The flux fraction \(S_{i,H}\) of each quadrant i can be defined following Raupach (1981) as

$$\begin{aligned} S_{i,H} = \frac{ [w'c']_{i,H}}{\overline{w'c'}}, \end{aligned}$$

(3)

where the brackets show a conditional average, which is defined using a conditioning function \(I_{i,H}\) that obeys \(I_{i,H}= 1\) if the point lies in the ith quadrant and \(\left| w'c' \right| \ge H = 0\) otherwise.

The flux fractions are normalized, so that

$$\begin{aligned} \sum _{i=4}^4 = S_{i,0} =1. \end{aligned}$$

(4)

We performed the analysis for the same data as the skewness analysis. Again, we separated the data in ice-covered and open-water periods. Obvious outliers were excluded from the analysis.

3 Results

3.1 Local and Non-local Effects on Skewness and Fluxes

For both the ice-covered and open-water periods, \(F_\mathrm {{CO_2}}\) shows a dependency on \({Sk}_q\) (Fig. 4). The flux–skewness scatter is, however, different for both periods. For the ice-covered periods, the highest fluxes coincide with negative values of \({Sk}_q\) and highest wind speeds (\(U_{10}>\) 6 m s\(^{-1}\)). As discussed above, a negative humidity skewness or one close to zero indicates that drier air from the free atmosphere or surrounding land reaches the site. This dry air adds variance to the dry side of the humidity distribution. During the ice-covered periods, only a small amount of data falls in the positive range of \({Sk}_q\), whereby most of it stays below \({Sk}_q\) of 0.5 (Fig. 4a). Hence, the flux–skewness scatter plot in Fig. 4a suggests the origin of the unexpected \(\hbox {CO}_2\) fluxes observed during the ice-covered periods: non-local processes.

- _Extracted material_

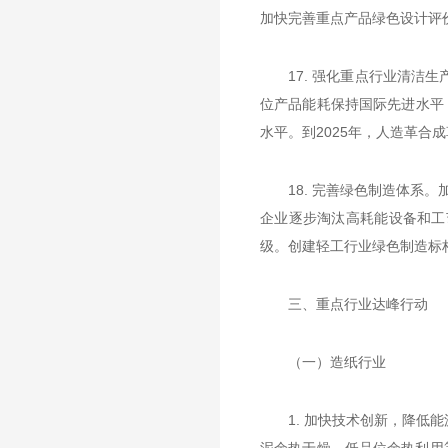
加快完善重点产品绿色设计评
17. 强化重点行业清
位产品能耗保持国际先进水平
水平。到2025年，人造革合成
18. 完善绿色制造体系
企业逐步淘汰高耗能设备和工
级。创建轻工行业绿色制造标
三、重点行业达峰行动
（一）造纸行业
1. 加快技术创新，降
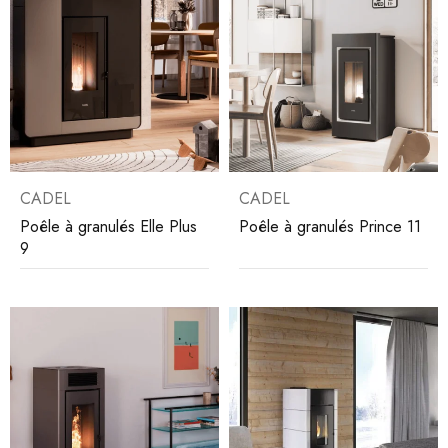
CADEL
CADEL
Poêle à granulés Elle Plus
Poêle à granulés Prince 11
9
---
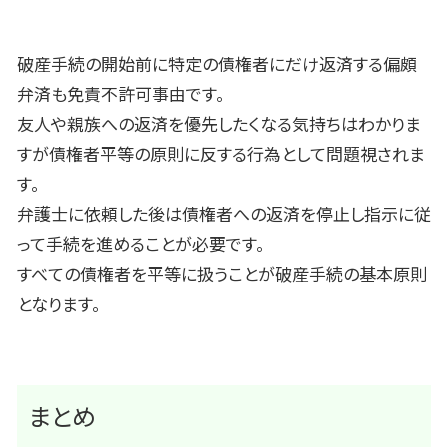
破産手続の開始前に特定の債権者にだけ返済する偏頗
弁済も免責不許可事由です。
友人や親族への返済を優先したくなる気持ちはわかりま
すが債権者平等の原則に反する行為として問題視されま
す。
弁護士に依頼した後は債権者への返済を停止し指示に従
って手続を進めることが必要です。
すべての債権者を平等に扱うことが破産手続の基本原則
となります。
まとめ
--
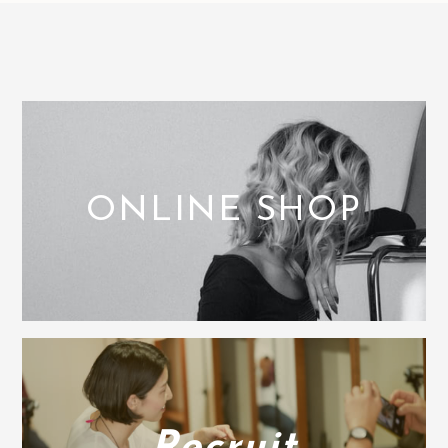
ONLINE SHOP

- _Action item 1_
Retype the rows from the line with "加快完善重点产品绿色设计评" to the line with "1. 加快技术创新，降", including both of those lines.
- _Action item 2_
Extend the passage on carbon dioxide fluxes and humidity skewness by writing what comes after its final sentence.
The rows and the passage on carbon dioxide fluxes and humidity skewness are unrelated to each other.

- _Answer space 1_
加快完善重点产品绿色设计评
17. 强化重点行业清
位产品能耗保持国际先进水平
水平。到2025年，人造革合成
18. 完善绿色制造体系
企业逐步淘汰高耗能设备和工
级。创建轻工行业绿色制造标
三、重点行业达峰行动
（一）造纸行业
1. 加快技术创新，降

- _Answer space 2_
Fig. 4

Skewness versus \(\hbox {CO}_2\) flux with the colour coding representing \(U_{10}\) for a ice-covered and b open-water conditions. The range of \({F}_{\mathrm {CO_2}}\) on the y-axis is different for a, b. The range of the ice-covered fluxes is denoted by horizontal purple lines in b. The vertical dashed lines show the \({Sk}_q\)-thresholds for non-locally and locally dominated processes as defined in Fig. 6. The red circles in a, b show the data binned according to the wind speed level. This binned data is also shown in the same set-up but zoomed-in in c for ice-covered, and d open-water conditions. The zoomed-in windows are highlighted as red squares in a, b respectively. The error bars show the standard error

In the following, we will investigate whether the non-local processes also affect the fluxes, which were measured during the open-water periods. For the open-water periods, the highest fluxes were higher than those observed during the ice-covered periods. The highest \(F_{\mathrm {CO_2}}\) (values) coincide with the highest positive \({Sk}_q\) (\({Sk}_q\) above 0.6) and medium-range wind speeds (\(U_{10}\) around 6–9 m s\(^{-1}\)) (Fig. 4b). High positive values of \({Sk}_q\) indicate the dominance of local surface-layer processes. Still, some data fall into a neutral or negative range of \({Sk}_q\). In this range, the highest \(F_\mathrm {{CO_2}}\) (values) reach 2.5 \(\upmu \hbox {mol}\,\hbox { m}^{-2}\,\hbox {s}^{-1}\) and coincide with \(U_{10}\) above \(8\hbox { m s}^{-1}\) (Fig. 4b). In this \({Sk}_q\)-range, the flux-skewness scatter resembles the one observed for the ice-covered periods. The level of \(F_\mathrm {{CO_2}}\) is similar to the one observed during the ice-covered periods. Thus, the flux–skewness scatter plot for the open-water periods indicates a combination of non-local and local processes.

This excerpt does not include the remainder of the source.